这种事他不能问别人,只能自己暗自消化。殷无秽又何其聪明,他是一个学习能力极强的人,未曾入过国子监念学,学问却不输其培养出来的皇储,甚至自己钻研透了大周律法,极擅举一反三,可见他的学习领悟力有多强。
五皇子一点,他立即便想通透了。
原来,那对容诀特殊的感情竟是早已生出的情愫。
少年的情窦初开如同草场疯长的野草,一经点拨,即刻漫无边际地狂肆席卷,直至将他整个心腔裹挟地密不透风为止。
殷无秽心脏一下下鼓噪不已,现在就十分想见容诀。
好想要确认,好想再抱一下他。
想他想地胸臆发紧。
“五皇兄。”殷无秽扭头看他。
五皇子见多识广,登时了然挥手,“有事就去忙吧,想她就去见。”
“多谢五皇兄,五皇兄困扰之事我会尽力帮忙。那,皇弟先行一步了。”殷无秽和他说完,手指一攥缰绳,做好了调头的准备。
“去吧去吧,这件事你也不要多想了。
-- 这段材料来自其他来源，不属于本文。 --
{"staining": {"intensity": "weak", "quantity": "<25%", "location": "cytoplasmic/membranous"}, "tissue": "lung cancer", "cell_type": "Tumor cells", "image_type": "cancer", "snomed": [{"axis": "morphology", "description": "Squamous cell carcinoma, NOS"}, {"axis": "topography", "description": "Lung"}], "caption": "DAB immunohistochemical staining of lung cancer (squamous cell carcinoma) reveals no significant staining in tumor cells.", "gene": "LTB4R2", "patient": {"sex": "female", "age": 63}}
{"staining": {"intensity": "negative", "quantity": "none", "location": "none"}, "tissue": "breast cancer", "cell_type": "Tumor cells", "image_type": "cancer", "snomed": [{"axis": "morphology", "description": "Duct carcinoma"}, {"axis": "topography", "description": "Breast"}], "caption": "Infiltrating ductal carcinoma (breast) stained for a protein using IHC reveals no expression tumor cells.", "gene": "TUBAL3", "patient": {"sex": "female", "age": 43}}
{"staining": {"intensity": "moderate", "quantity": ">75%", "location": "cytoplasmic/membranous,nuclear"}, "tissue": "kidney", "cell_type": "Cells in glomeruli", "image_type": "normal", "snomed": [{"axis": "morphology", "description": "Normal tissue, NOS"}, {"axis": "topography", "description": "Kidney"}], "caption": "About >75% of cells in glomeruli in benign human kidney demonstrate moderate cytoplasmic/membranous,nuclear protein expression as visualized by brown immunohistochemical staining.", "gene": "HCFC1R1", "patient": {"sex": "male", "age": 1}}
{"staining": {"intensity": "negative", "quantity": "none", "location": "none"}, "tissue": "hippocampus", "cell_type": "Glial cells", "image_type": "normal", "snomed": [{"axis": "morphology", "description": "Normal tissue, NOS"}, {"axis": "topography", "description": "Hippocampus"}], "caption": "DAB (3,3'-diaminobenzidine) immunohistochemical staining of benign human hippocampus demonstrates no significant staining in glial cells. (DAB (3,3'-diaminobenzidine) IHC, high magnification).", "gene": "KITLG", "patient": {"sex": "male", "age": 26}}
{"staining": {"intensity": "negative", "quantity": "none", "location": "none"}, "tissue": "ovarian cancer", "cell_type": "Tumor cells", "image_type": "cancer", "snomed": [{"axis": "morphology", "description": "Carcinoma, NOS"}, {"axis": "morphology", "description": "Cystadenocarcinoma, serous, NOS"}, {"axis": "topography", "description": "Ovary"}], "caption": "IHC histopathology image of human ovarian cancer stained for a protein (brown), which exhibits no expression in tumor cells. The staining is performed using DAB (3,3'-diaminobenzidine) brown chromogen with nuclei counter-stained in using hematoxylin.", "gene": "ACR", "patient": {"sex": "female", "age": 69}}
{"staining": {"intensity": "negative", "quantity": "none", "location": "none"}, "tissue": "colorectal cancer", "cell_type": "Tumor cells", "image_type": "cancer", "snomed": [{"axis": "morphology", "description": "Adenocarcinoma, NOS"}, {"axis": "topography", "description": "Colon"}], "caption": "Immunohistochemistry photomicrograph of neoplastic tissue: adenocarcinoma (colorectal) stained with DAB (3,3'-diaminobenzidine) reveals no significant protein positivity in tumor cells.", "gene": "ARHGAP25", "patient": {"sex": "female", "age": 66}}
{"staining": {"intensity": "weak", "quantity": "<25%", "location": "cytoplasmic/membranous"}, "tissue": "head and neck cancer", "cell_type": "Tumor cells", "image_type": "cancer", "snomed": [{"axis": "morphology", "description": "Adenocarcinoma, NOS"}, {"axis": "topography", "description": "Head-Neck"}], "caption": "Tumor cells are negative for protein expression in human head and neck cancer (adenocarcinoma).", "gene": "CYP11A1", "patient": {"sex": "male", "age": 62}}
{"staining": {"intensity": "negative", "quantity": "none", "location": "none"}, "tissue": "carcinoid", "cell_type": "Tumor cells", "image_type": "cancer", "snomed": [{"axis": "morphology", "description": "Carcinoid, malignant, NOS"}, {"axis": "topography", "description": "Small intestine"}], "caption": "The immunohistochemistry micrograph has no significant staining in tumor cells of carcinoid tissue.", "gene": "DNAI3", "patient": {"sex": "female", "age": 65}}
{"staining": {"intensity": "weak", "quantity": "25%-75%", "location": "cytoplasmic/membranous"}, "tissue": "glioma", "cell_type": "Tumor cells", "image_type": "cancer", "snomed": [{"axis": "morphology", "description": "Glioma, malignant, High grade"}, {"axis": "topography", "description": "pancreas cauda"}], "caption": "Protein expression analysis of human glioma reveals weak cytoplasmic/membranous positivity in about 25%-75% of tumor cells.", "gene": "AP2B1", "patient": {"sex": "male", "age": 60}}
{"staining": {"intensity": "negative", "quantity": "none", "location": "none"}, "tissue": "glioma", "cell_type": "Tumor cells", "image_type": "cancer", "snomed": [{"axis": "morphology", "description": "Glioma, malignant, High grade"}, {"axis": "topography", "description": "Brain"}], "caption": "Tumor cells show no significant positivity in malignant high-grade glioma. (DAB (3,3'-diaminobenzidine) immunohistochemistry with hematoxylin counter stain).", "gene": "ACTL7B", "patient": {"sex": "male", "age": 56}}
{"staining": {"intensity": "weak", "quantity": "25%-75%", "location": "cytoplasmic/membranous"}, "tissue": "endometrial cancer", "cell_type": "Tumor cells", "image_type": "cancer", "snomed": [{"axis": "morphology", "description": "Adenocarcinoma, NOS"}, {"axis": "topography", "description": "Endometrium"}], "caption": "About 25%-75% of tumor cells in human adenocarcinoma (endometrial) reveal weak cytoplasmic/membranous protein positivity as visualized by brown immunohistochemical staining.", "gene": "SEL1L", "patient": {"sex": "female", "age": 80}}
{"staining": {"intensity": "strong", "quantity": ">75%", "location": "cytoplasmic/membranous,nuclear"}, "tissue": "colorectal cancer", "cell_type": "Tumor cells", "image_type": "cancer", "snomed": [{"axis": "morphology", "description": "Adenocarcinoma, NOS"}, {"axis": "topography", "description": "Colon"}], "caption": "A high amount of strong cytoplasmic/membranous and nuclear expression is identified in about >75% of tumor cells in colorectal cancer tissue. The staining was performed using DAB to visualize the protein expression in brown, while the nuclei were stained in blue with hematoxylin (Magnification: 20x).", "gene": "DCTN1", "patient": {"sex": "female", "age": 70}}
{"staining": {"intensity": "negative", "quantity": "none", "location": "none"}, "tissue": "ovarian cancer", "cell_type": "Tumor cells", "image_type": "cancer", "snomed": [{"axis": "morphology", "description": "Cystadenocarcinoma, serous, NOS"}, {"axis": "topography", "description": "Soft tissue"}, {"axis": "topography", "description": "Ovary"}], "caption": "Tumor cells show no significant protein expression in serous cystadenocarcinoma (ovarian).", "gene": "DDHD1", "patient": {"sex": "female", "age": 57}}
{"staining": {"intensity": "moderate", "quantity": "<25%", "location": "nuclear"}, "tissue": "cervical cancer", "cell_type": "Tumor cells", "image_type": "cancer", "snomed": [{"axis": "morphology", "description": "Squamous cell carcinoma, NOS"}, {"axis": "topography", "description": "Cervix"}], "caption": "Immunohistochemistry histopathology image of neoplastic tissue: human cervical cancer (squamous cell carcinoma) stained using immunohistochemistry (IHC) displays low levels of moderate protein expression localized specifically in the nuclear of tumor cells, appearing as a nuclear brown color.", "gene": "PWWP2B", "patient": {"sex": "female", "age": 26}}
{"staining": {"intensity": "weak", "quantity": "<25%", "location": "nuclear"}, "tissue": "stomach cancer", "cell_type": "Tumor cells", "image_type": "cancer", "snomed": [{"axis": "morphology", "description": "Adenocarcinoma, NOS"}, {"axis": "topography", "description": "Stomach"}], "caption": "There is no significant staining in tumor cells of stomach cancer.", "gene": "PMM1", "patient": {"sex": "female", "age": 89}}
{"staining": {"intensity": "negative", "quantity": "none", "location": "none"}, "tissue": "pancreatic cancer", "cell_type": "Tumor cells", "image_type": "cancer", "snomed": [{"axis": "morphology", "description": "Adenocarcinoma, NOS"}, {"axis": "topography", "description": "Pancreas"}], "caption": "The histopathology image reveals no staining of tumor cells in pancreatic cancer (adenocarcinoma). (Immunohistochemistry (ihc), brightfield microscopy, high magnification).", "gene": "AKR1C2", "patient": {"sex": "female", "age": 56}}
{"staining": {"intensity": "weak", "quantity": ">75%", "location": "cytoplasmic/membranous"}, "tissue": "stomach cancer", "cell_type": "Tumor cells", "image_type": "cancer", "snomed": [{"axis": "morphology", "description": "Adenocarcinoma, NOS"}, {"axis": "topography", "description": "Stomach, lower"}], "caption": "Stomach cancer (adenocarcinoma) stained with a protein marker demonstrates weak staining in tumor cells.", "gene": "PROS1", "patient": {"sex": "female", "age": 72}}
”五皇子意兴阑珊地朝他摆摆手。
殷无秽应声,登时一夹马腹策马疾驰,头也不回地亟迫去找容诀了。
五皇子茕茕孑立于夕阳之下,分明一副英气落拓之姿,可那萧索的身影浸在落日残阳中却有种说不出的愁绪,使得方才还活跃的气氛顷刻间凄寂了起来。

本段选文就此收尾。